New drilling can’t dramatically lower prices, even though that’s what oil companies want you to believe
So, in short, the republicans are either misinformed, or they’re not telling the truth. This is hardly surprising considering that oil companies paid 18.5 million dollars into republican campaigns this year alone. Money to democrats from oil companies was substantially lower — only 2 million dollars. And what this oil company money is going to is keeping us all dependent on increasingly expensive oil.
Oil companies don’t want us to realize that even more drilling can’t radically reduce prices. But they do want to continue their dominance in the energy markets. They do want to continue their position as the dominant provider of transportation fuels. And in order to do this, they must convince us that the best solution to high gas prices is more drilling, even if it is not.
Real solutions — increased efficiency, alternatives
The only real solution to the oil depletion problem is switching away from fossil fuels and dramatically increasing efficiency. And even though republicans aren’t very good at proposing sustainable solutions, they are very good at demonizing policies and technologies that actually help.

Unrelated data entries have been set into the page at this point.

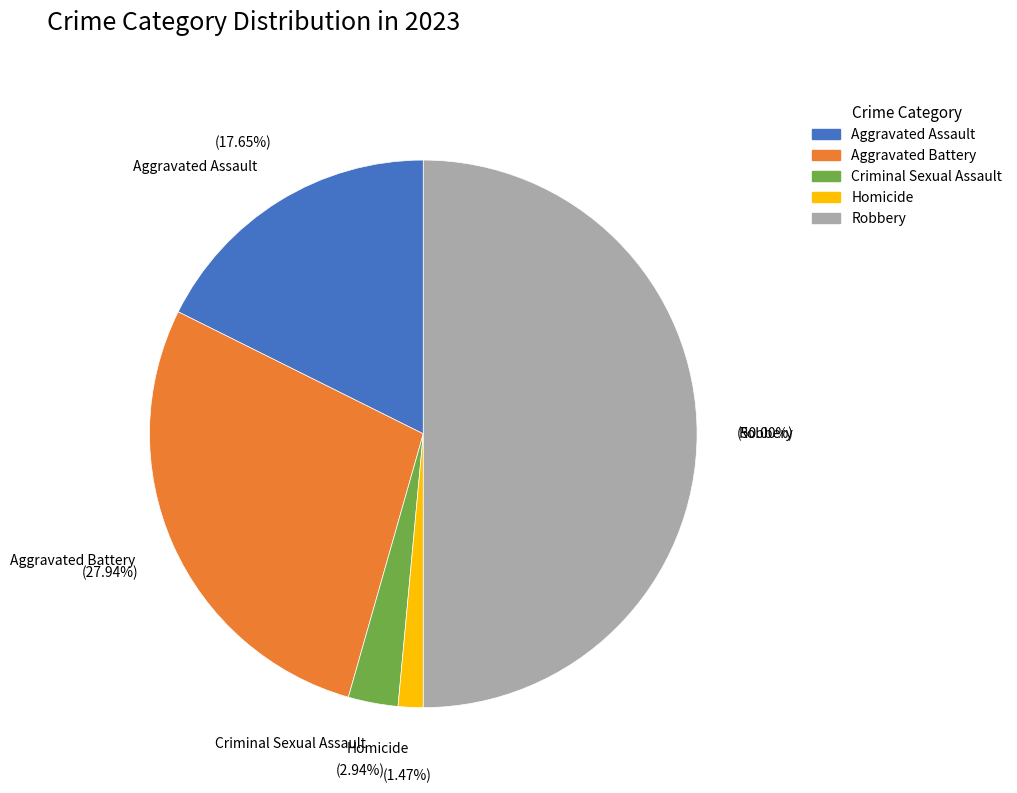

Which category has the smallest portion of the pie?

Homicide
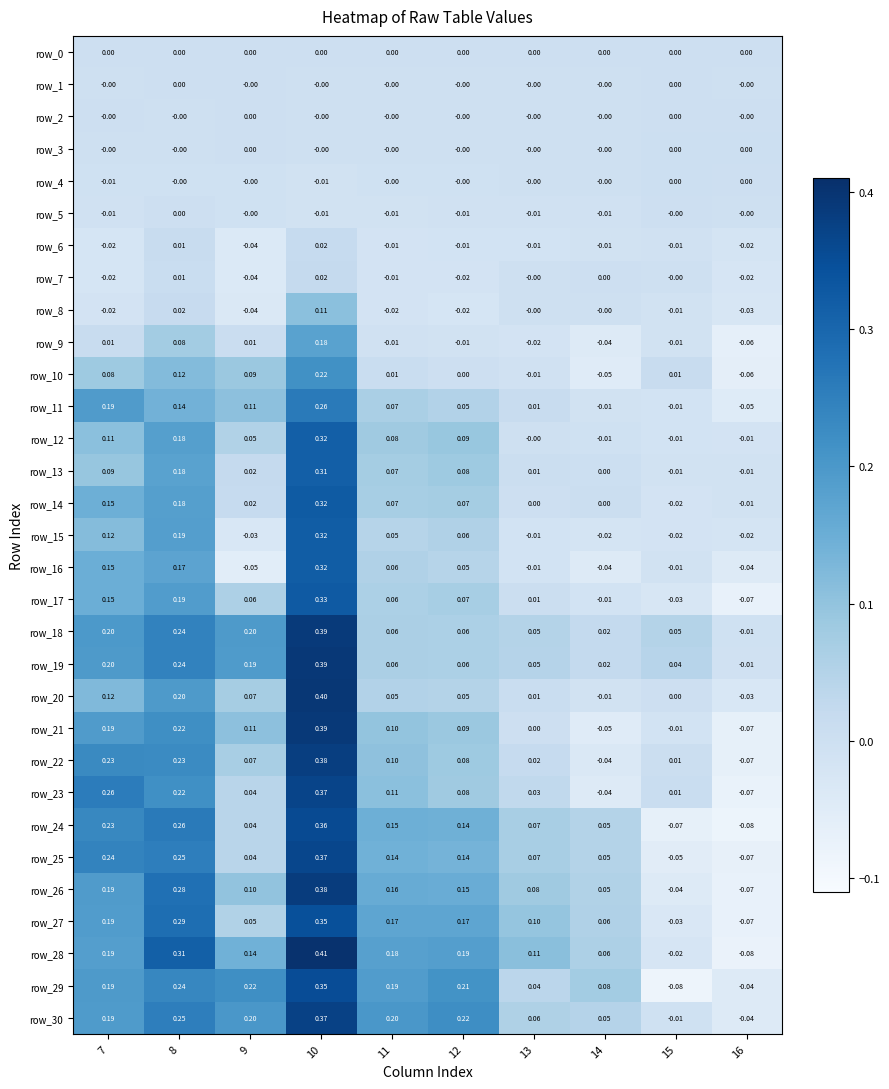

Which series has the largest total across all categories?

row_30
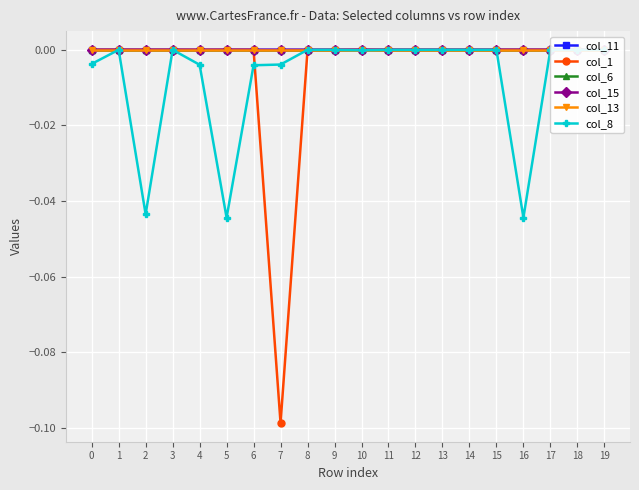

Count the number of categories in the chart.

20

This was recently demonstrated by republican efforts to demonize the Chevy Volt. Number 1 in customer satisfaction in 2011, the Volt dramatically reduces dependence on oil by making commutes all-electric. Since 80% of all gasoline consumption occurs in commutes, a transition to electric vehicles like the Volt would drop US oil consumption by 7 million barrels per day. If these vehicles became common-place around the world, oil consumption could fall by as much as 35 million barrels per day. And that would dramatically lower oil prices as well as eliminate the need for new oil production. This powerful new technology represents a potential future oil companies and republicans most definitely do not want. A future, however, that would be dramatically more prosperous for the rest of us.
But republican attacks aren’t limited to demonizing revolutionary American technologies like the Volt. Republicans have also worked to de-fund all government incentives to produce solar energy, wind energy, and to increase vehicle efficiency. Solar and wind energy reduce dependence on fossil fuels and since gas and coal are increasingly interchangeable with oil, they indirectly reduce oil prices. Finally, republicans attacks on energy efficiency directly increase the price of oil by increasing demand.
Republican policies push high prices higher
Only a dummy or someone bought and paid for would make the argument that civilization should remain dependent on an increasingly expensive and scarce resource like oil. And that’s just what republicans are doing. Though republicans aren’t to blame for the fact that oil itself is more expensive because it is depleting, they are to blame for pushing policies that enforce dependence on oil, for fighting at every turn to reduce efficiencies, and for doing their best to demonize and destroy any alternatives to oil.
Foremost, the republican push for drilling as the only solution is doomed to failure. At best, new drilling is a temporary stop-gap. Long term, without alternatives, it dooms the world economy to spiraling increases in energy prices. This policy is one born out of the myopic special interests of oil companies and their continued drive for dominance and outrageous profits. A true allegory to this failed policy was the conservative/republican push for deregulating the banks and the housing market in the 1990s. The result was a world financial collapse in 2008. We don’t want to see the same thing happen in energy. But blinded by profits and donations, republicans are,once more, trying to force us down a dangerous path.